> **Study questions**:
#1 Answer these questions from the Amirudin Rauf article:
(a) From which university did Rauf receive his bachelor's degree, and in what year?
(b) Which hospital in Palu was he appointed to head in 2009?
(c) Who was his running mate in the 2012 regency election?
#2 Can you write out the Amirudin Rauf article word for word from "Rauf took part" to "36,108 votes (46.8%)."?

> **Document extract**:
--------------------------------

Amirudin Rauf (born 1 December 1958) is an Indonesian physician and politician of the Democratic Party. He served as the regent of Buol, Central Sulawesi for two terms between 2012 and 2022. Prior to entering politics, he worked in the hospitals and clinics in Buol and Palu.
==Early life==
Amirudin Rauf was born in Donggala Regency of Central Sulawesi on 1 December 1958. He studied for a time in Buol, completing elementary and middle school there. He then studied medicine and obtained his bachelor's from Hasanuddin University in 1985. Later, he would receive his specialist degree from Hasanuddin in 1998, in obstetrics and gynaecology.

==Career==
After graduating from Hasanuddin in 1985, Rauf began to work as head of a puskesmas in Bunobogu district, then another puskesmas in Biau district, both in Buol. In 1990, he was appointed director of Buol's public hospital, and later in 2009 he was appointed head of Palu's Undata Hospital.

Rauf took part in Buol's 2012 regency election with Samsuddin Koloi as his running mate. In the three-way election, Rauf and Koloi won 36,436 votes (48.8%), defeating incumbent regent Amran Batalipu (who was facing corruption charges). Rauf was sworn in as regent on 10 October 2012. Rauf was reelected after the 2017 regency election, winning 36,108 votes (46.8%).

--------------------------------

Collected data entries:
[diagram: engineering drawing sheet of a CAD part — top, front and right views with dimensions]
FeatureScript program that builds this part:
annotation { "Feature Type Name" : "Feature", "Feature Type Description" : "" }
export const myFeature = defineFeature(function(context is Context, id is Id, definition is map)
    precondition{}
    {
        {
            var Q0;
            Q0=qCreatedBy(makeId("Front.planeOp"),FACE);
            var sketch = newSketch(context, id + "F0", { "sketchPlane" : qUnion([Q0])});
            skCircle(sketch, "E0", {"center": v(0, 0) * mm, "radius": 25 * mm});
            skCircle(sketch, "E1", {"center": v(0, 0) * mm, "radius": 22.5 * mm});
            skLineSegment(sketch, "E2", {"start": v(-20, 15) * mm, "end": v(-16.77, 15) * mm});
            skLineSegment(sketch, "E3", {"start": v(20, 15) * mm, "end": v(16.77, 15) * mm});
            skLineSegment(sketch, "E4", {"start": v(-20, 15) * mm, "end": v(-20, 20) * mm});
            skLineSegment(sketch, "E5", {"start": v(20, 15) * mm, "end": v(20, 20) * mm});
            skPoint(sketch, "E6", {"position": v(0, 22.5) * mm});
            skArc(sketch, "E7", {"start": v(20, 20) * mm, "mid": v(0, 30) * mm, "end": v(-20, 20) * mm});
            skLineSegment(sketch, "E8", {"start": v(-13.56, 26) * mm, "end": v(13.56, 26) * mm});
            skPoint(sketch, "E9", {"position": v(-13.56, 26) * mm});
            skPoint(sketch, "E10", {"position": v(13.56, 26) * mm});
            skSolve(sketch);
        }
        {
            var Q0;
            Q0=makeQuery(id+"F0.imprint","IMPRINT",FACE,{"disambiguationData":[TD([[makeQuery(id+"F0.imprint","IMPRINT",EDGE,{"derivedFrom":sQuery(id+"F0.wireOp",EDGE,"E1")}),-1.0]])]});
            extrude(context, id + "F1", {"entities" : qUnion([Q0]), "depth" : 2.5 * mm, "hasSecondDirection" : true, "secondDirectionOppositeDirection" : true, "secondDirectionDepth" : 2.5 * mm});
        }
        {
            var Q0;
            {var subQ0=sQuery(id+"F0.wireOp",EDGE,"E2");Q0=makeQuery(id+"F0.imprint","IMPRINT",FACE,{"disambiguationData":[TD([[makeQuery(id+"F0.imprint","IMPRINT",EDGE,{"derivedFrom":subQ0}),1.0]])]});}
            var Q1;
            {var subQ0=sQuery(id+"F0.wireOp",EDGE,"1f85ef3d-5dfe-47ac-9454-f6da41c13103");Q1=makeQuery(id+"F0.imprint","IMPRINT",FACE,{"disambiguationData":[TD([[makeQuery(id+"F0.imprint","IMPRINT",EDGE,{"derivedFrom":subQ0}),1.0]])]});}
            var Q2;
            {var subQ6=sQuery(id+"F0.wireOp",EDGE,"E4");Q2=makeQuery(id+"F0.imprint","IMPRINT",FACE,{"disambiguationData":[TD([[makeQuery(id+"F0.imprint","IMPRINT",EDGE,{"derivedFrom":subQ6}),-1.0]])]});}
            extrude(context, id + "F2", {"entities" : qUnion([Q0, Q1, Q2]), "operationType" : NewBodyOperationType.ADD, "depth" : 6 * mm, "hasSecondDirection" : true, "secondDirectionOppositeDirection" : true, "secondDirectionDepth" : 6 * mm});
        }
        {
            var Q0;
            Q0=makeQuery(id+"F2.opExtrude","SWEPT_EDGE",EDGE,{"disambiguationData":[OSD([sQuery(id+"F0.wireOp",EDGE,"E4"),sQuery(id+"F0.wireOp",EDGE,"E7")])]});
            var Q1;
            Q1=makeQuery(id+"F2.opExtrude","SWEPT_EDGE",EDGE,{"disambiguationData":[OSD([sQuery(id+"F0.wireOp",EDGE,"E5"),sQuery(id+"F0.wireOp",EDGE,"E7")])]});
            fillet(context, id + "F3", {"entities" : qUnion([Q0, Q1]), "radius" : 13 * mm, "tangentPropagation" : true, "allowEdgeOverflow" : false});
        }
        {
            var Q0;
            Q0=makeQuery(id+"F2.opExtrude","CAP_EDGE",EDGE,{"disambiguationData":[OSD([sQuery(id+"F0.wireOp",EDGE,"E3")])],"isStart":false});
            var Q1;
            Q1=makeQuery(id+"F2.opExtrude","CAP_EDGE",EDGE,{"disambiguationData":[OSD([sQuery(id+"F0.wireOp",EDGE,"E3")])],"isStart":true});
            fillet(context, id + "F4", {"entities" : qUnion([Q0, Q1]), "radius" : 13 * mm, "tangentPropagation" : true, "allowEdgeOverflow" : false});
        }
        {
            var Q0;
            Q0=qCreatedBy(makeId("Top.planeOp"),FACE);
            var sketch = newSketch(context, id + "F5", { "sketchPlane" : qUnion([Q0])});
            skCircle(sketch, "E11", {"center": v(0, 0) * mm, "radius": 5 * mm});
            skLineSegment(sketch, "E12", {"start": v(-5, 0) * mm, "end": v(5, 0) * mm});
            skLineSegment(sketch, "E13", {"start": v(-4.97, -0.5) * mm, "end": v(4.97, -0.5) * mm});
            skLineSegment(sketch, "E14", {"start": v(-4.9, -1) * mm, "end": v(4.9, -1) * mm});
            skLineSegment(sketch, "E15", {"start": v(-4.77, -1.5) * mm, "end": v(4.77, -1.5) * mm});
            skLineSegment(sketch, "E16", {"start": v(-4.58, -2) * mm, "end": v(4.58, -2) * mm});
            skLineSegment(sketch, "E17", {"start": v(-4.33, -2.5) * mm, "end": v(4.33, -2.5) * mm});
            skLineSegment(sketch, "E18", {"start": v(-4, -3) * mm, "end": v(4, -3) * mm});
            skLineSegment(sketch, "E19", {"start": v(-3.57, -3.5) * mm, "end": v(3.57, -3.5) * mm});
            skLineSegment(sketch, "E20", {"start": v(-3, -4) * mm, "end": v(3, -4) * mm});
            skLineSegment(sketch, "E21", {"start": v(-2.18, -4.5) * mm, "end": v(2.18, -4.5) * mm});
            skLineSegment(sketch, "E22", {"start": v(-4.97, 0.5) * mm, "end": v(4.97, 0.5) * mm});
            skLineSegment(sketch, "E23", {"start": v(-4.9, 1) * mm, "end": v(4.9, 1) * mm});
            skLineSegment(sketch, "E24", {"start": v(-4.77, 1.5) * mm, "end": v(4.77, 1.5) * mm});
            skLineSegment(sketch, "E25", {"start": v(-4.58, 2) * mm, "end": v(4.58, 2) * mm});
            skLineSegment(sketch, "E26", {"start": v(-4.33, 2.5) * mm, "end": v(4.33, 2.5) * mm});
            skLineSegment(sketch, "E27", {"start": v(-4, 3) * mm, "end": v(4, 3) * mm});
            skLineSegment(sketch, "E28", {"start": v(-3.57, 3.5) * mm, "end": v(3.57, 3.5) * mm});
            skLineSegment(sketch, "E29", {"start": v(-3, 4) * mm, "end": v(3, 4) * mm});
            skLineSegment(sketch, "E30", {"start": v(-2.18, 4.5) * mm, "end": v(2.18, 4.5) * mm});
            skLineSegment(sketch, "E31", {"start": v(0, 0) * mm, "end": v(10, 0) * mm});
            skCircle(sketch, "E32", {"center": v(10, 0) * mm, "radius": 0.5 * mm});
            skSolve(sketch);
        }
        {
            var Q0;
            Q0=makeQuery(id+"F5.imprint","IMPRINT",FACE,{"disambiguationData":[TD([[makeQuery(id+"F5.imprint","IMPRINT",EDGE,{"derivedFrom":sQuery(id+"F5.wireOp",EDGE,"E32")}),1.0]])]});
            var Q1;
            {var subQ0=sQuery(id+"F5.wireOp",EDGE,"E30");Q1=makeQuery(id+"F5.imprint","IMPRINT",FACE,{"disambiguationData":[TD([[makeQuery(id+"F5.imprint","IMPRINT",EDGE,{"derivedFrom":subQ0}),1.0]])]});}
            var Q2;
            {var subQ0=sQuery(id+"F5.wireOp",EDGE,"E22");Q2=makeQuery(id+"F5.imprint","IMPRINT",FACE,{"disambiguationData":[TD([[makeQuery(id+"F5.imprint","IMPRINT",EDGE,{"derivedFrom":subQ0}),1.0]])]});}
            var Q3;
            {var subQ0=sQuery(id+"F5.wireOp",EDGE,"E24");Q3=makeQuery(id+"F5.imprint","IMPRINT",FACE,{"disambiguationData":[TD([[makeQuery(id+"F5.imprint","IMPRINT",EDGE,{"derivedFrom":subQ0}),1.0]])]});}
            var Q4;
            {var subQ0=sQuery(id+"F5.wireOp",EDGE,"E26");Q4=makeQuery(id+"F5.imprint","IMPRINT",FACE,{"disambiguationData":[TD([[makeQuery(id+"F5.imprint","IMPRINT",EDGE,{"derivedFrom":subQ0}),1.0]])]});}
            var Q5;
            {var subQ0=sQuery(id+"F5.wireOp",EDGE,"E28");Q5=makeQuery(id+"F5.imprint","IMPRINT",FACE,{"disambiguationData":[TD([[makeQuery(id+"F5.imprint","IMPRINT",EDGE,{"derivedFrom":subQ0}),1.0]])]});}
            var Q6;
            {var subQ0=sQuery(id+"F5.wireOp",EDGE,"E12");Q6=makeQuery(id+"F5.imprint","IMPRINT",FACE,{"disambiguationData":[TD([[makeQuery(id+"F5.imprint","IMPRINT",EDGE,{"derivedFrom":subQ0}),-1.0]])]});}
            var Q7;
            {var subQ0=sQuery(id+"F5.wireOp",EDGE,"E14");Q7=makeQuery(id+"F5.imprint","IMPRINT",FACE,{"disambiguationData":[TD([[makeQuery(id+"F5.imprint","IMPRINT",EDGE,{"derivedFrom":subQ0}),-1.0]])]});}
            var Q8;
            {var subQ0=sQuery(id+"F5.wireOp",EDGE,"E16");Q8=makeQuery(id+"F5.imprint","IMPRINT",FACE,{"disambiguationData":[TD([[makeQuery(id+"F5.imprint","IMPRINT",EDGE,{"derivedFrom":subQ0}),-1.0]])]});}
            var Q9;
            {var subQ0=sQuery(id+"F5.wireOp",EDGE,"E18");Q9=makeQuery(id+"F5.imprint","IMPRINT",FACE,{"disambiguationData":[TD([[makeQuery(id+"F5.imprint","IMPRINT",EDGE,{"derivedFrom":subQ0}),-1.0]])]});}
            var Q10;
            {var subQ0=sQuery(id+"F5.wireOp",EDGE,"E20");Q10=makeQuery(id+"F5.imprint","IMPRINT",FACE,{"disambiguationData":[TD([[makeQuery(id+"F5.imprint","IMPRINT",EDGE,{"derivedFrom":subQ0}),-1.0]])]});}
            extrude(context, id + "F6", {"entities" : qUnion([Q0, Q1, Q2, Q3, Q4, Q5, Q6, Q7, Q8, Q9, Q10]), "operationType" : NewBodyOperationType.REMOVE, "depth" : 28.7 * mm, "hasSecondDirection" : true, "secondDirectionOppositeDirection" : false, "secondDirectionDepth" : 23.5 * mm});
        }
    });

--------------------------------

> **Answers to the problems**:
#1
(a) Hasanuddin University, in 1985.
(b) Undata Hospital.
(c) Samsuddin Koloi.

#2
Rauf took part in Buol's 2012 regency election with Samsuddin Koloi as his running mate. In the three-way election, Rauf and Koloi won 36,436 votes (48.8%), defeating incumbent regent Amran Batalipu (who was facing corruption charges). Rauf was sworn in as regent on 10 October 2012. Rauf was reelected after the 2017 regency election, winning 36,108 votes (46.8%).